In the entries, from the line containing "class: Polypodiopsida" through the line containing "state / province: Potaro-Siparuni", replace "collectors" with "collected by" and leave everything else as it is.

Excerpted data.
»»
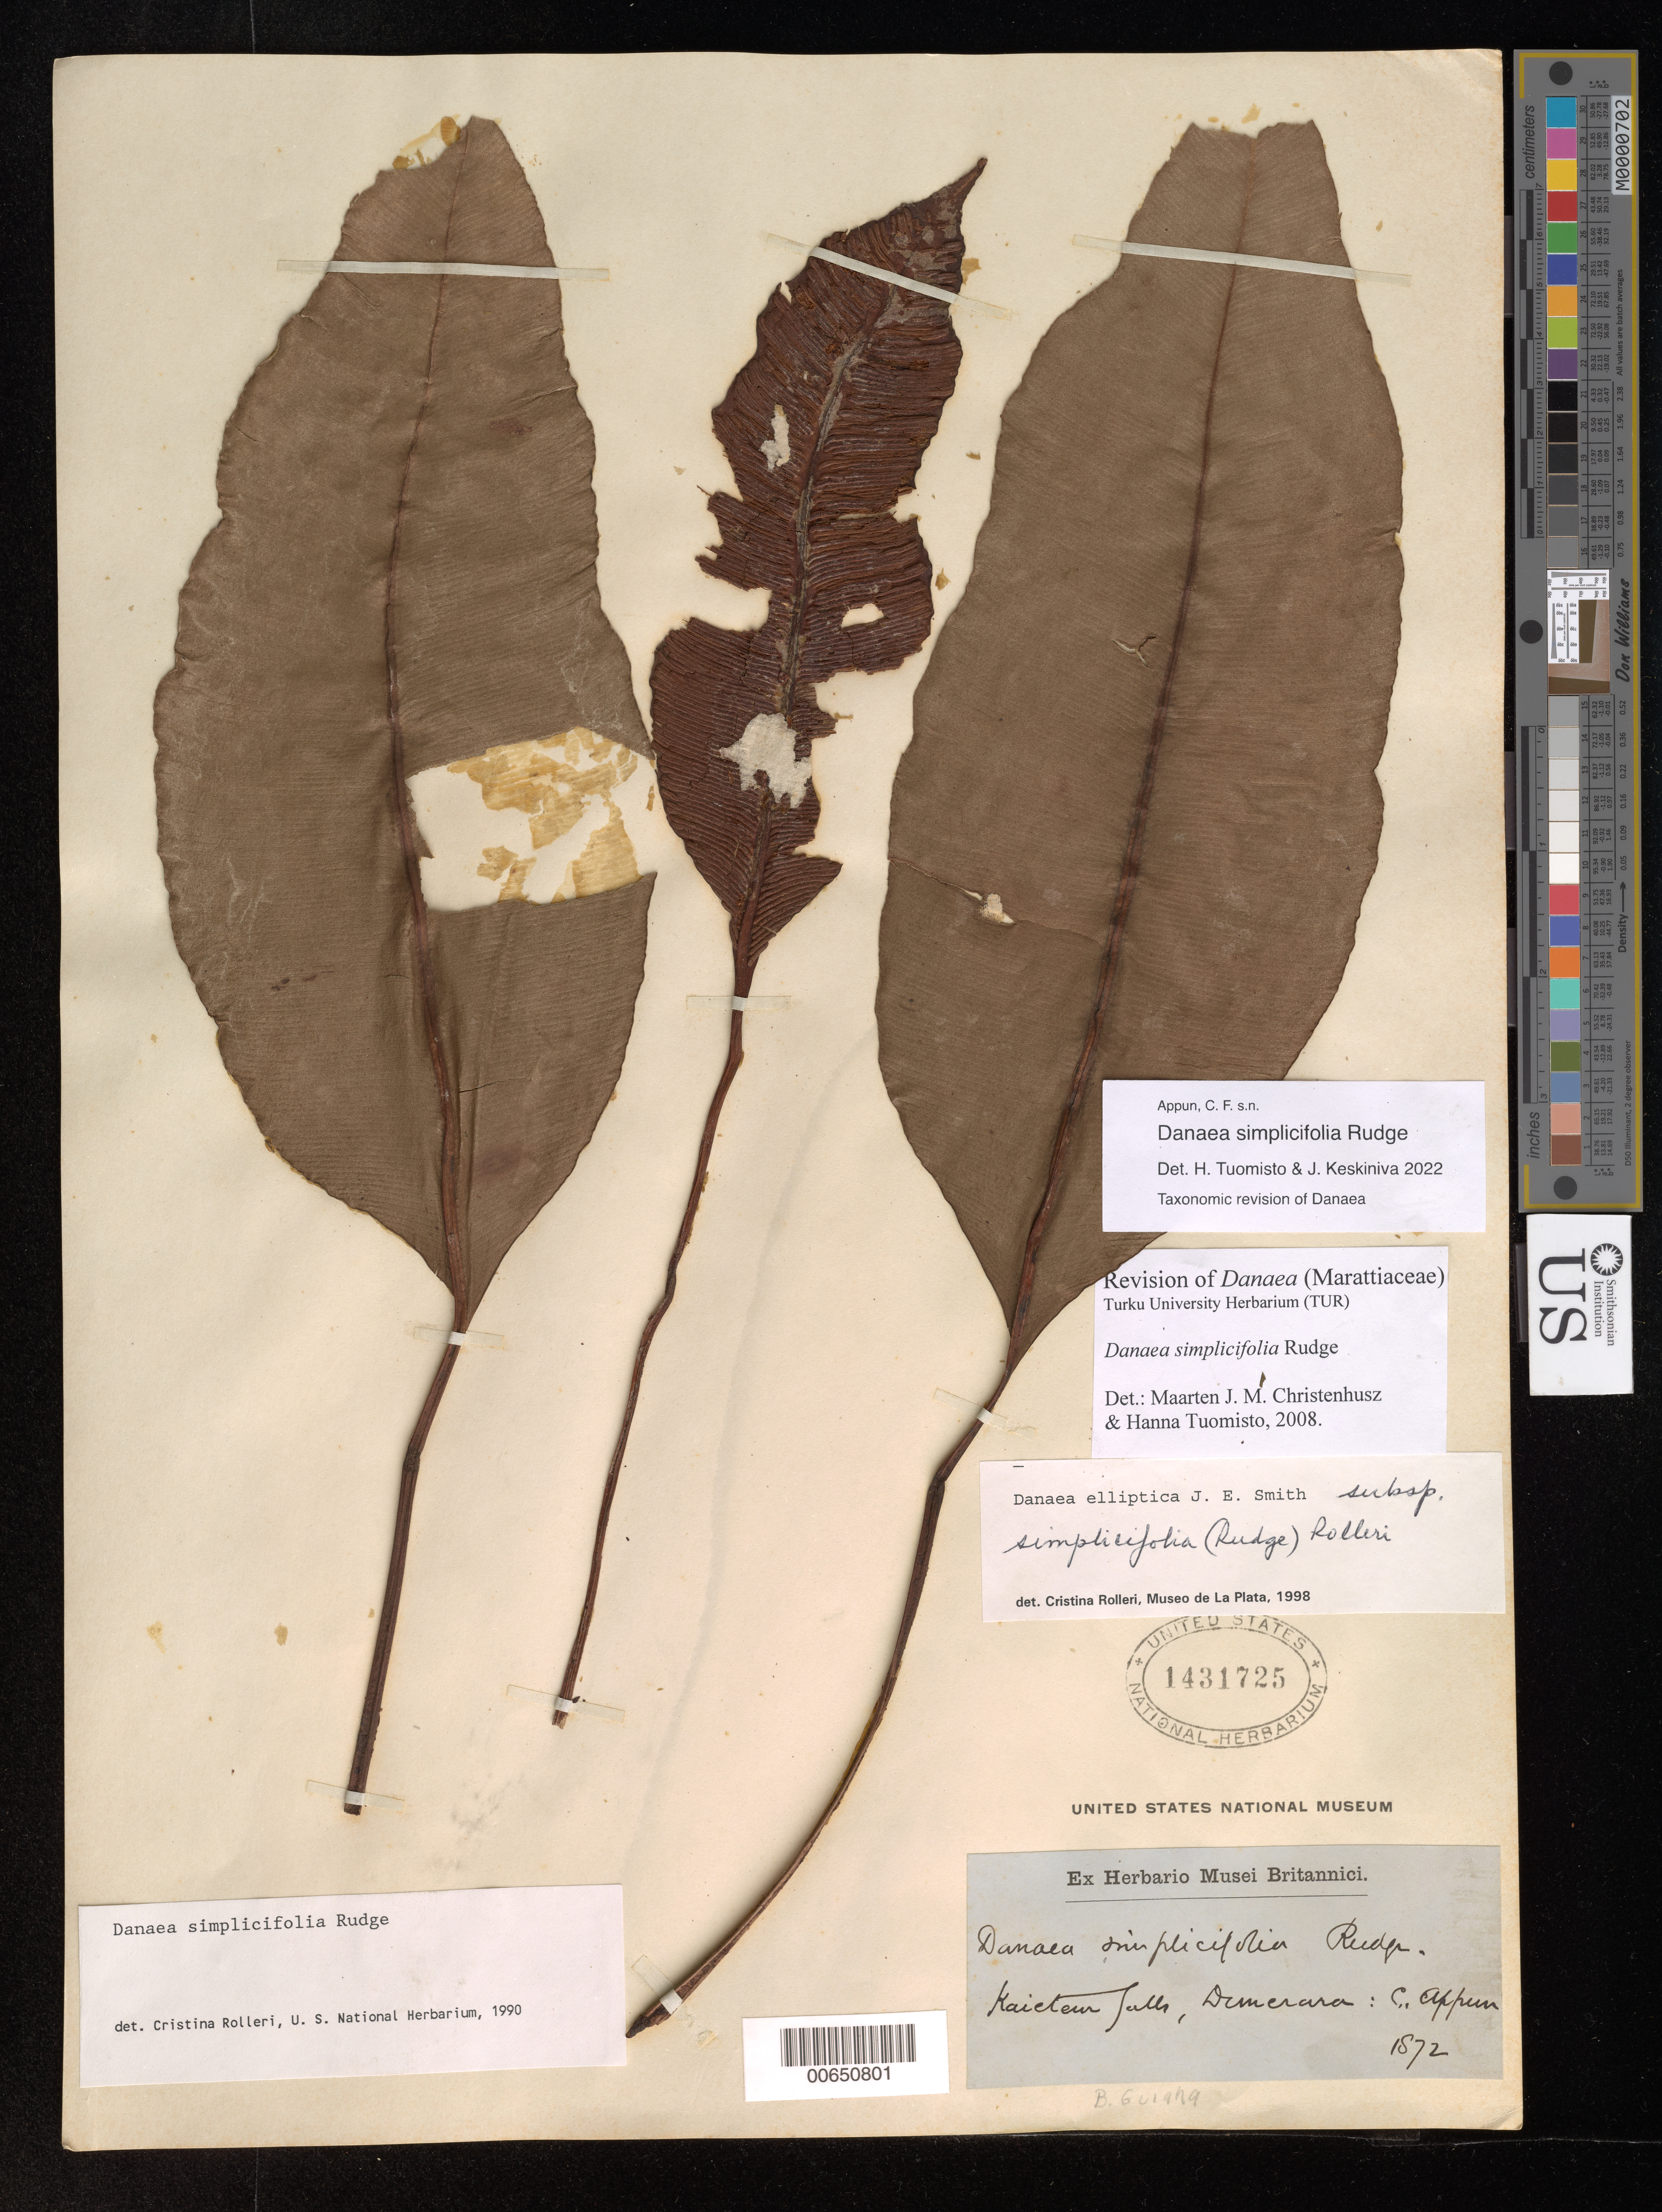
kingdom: Plantae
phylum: Tracheophyta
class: Polypodiopsida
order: Marattiales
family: Marattiaceae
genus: Danaea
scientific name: Danaea elliptica subsp. simplicifolia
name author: (Rudge) Rolleri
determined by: Rolleri, Cristina H.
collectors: C. Appun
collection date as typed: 1872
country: Guyana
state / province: Potaro-Siparuni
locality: Kaieteur Falls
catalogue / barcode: US 1431725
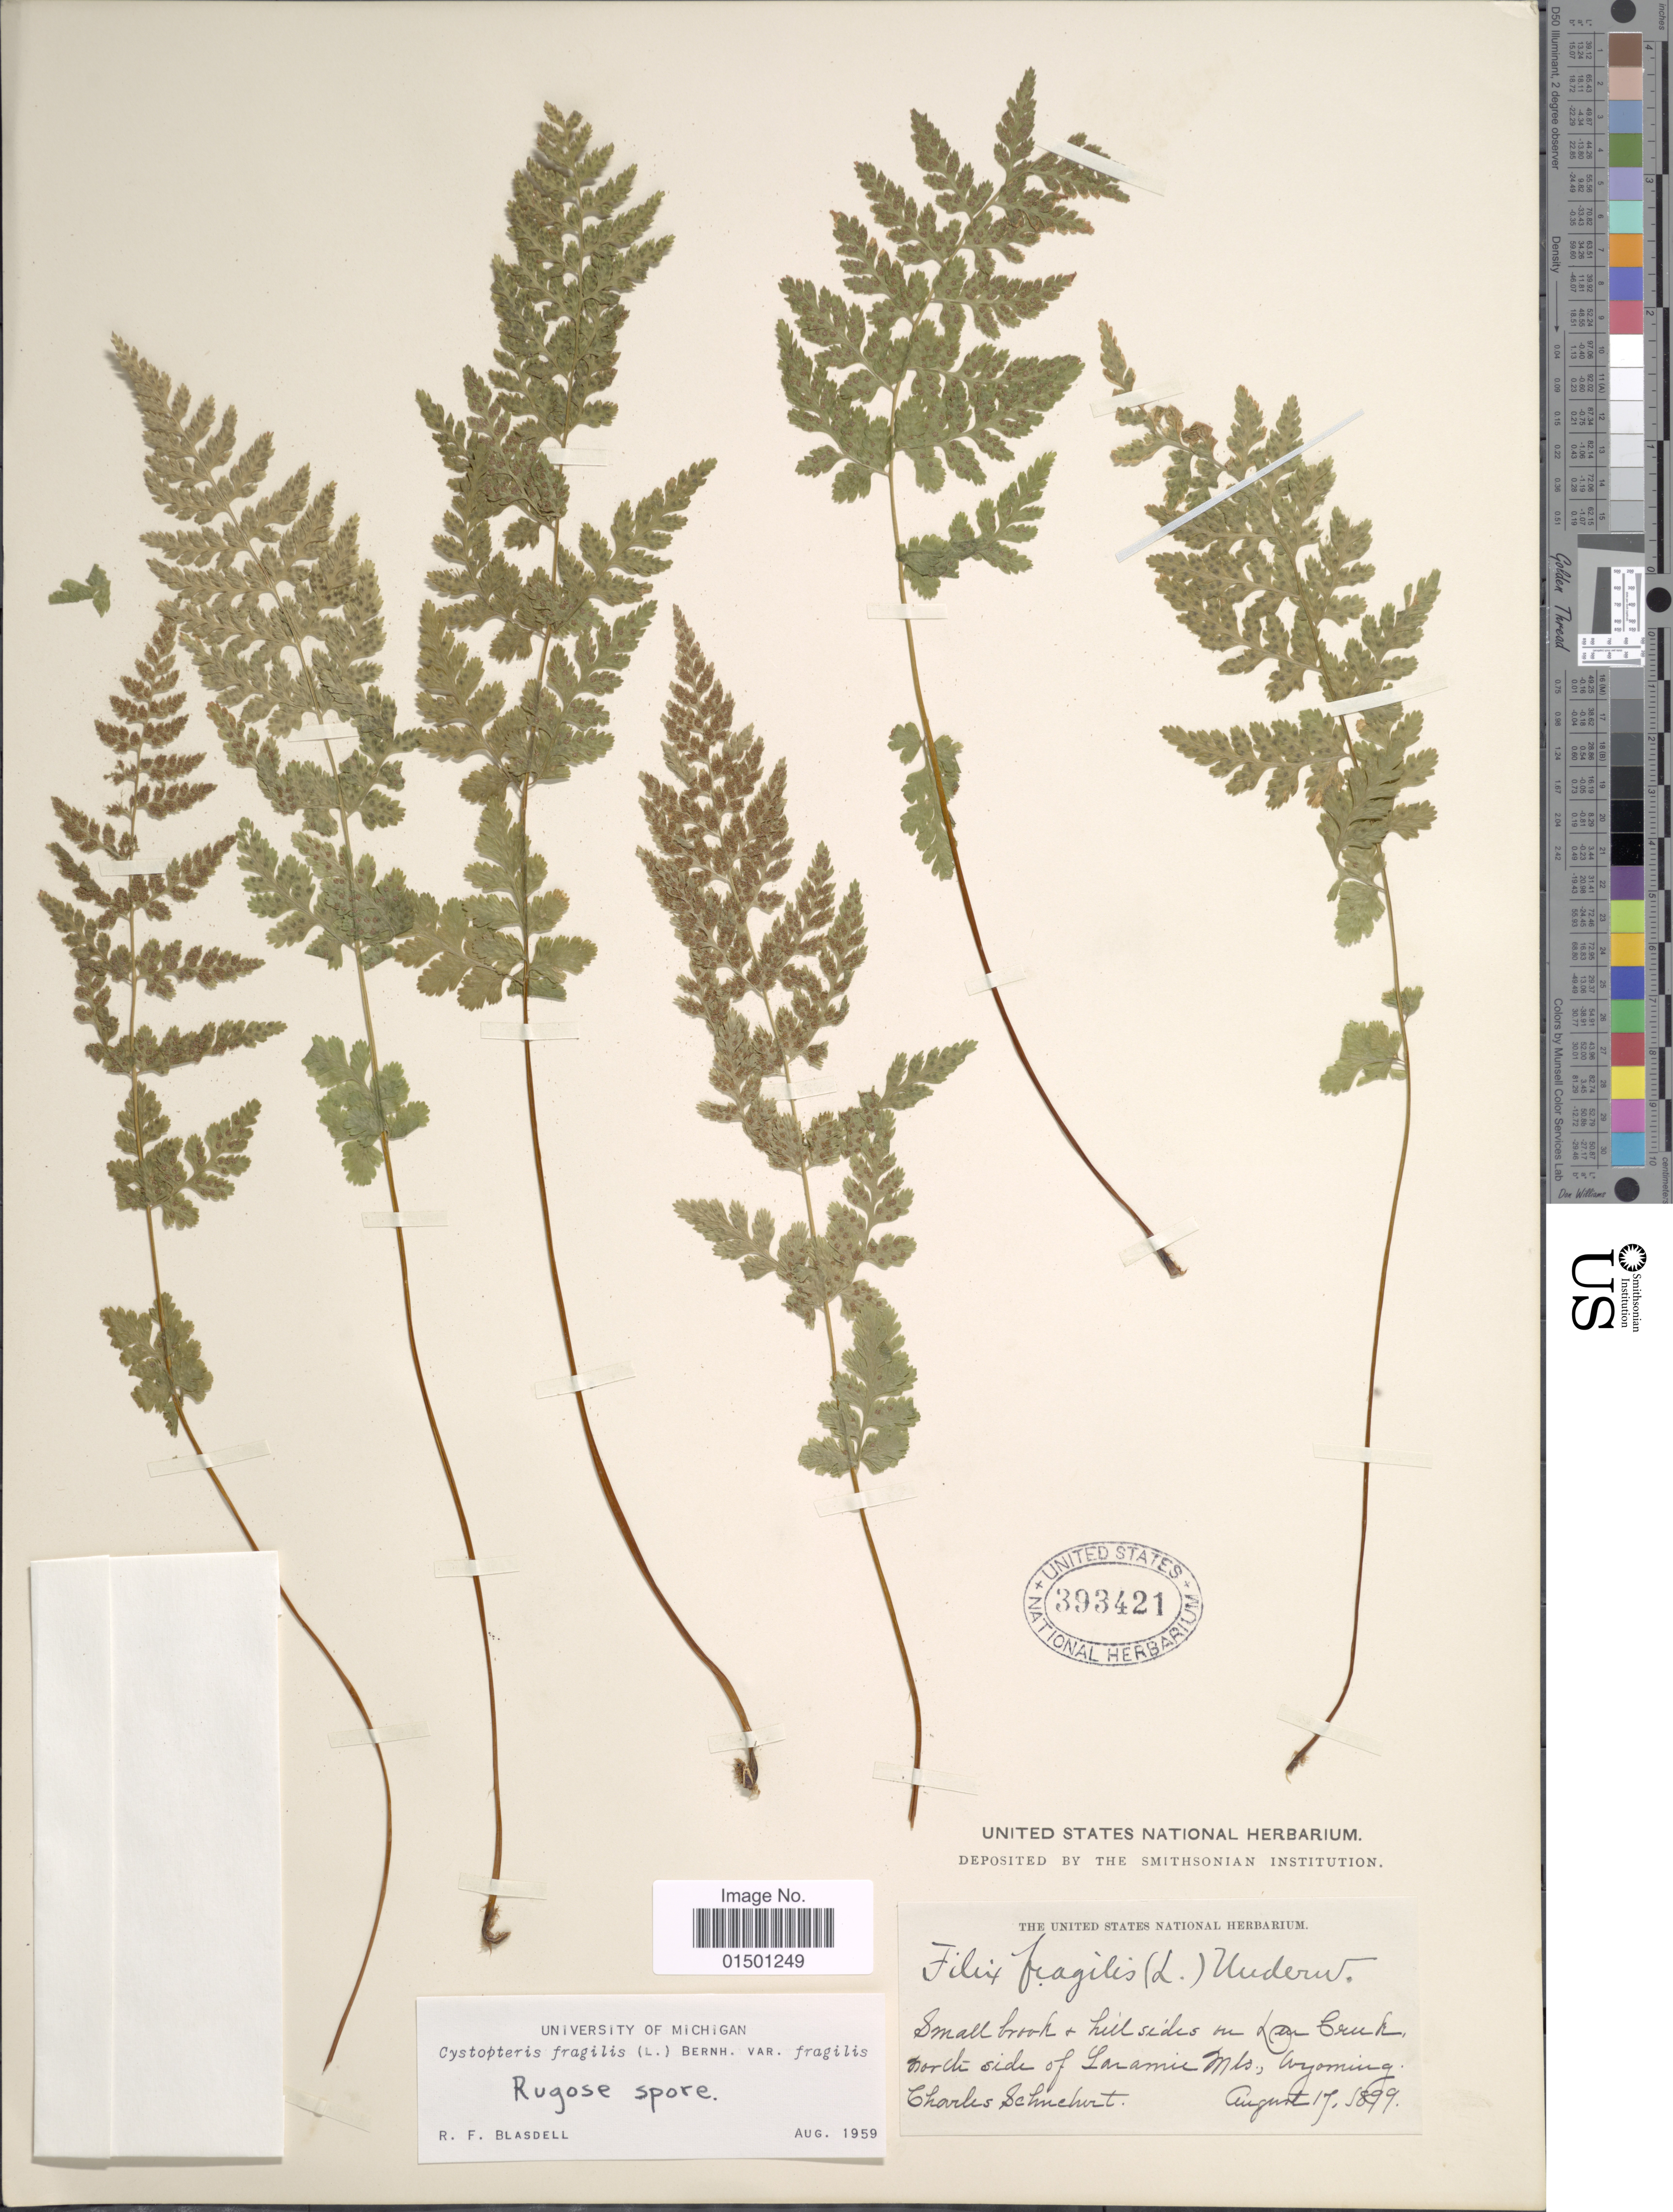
««
Task answer.
class: Polypodiopsida
order: Marattiales
family: Marattiaceae
genus: Danaea
scientific name: Danaea elliptica subsp. simplicifolia
name author: (Rudge) Rolleri
determined by: Rolleri, Cristina H.
collected by: C. Appun
collection date as typed: 1872
country: Guyana
state / province: Potaro-Siparuni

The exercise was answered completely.